[Items from a dataset]
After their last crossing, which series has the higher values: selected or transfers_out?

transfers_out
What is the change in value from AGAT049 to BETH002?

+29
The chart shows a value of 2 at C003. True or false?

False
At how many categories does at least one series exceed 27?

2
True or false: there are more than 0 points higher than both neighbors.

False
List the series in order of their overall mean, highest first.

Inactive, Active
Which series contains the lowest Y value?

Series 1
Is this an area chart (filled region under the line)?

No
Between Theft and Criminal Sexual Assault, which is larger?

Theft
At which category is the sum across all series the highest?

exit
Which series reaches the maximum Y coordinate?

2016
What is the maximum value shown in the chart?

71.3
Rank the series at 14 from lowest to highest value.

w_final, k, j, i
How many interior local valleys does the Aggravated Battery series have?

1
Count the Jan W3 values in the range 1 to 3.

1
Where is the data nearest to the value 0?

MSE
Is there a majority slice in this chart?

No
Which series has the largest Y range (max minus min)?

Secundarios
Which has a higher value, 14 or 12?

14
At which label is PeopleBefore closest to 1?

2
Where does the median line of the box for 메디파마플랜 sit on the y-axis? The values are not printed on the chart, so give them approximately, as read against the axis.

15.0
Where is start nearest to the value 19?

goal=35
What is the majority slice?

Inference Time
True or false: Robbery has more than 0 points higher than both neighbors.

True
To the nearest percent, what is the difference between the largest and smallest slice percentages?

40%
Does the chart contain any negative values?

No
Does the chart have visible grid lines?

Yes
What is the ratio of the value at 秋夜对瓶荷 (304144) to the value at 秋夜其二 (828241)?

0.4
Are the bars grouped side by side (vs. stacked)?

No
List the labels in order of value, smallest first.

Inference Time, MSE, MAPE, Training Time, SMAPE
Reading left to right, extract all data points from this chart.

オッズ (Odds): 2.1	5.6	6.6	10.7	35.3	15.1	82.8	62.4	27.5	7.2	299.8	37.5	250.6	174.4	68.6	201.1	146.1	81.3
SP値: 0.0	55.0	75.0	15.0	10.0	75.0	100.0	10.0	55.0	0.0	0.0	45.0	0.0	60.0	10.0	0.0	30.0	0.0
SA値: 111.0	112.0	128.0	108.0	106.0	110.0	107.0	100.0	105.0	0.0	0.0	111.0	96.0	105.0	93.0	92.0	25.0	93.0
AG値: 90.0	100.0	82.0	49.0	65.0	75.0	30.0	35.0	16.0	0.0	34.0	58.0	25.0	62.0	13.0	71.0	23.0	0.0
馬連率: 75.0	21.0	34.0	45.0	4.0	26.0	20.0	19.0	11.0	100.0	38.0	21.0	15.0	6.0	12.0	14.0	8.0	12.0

Directions for this task: How many lines above contain the word "majority"? Reply with the number alone.

Answer to this task: 2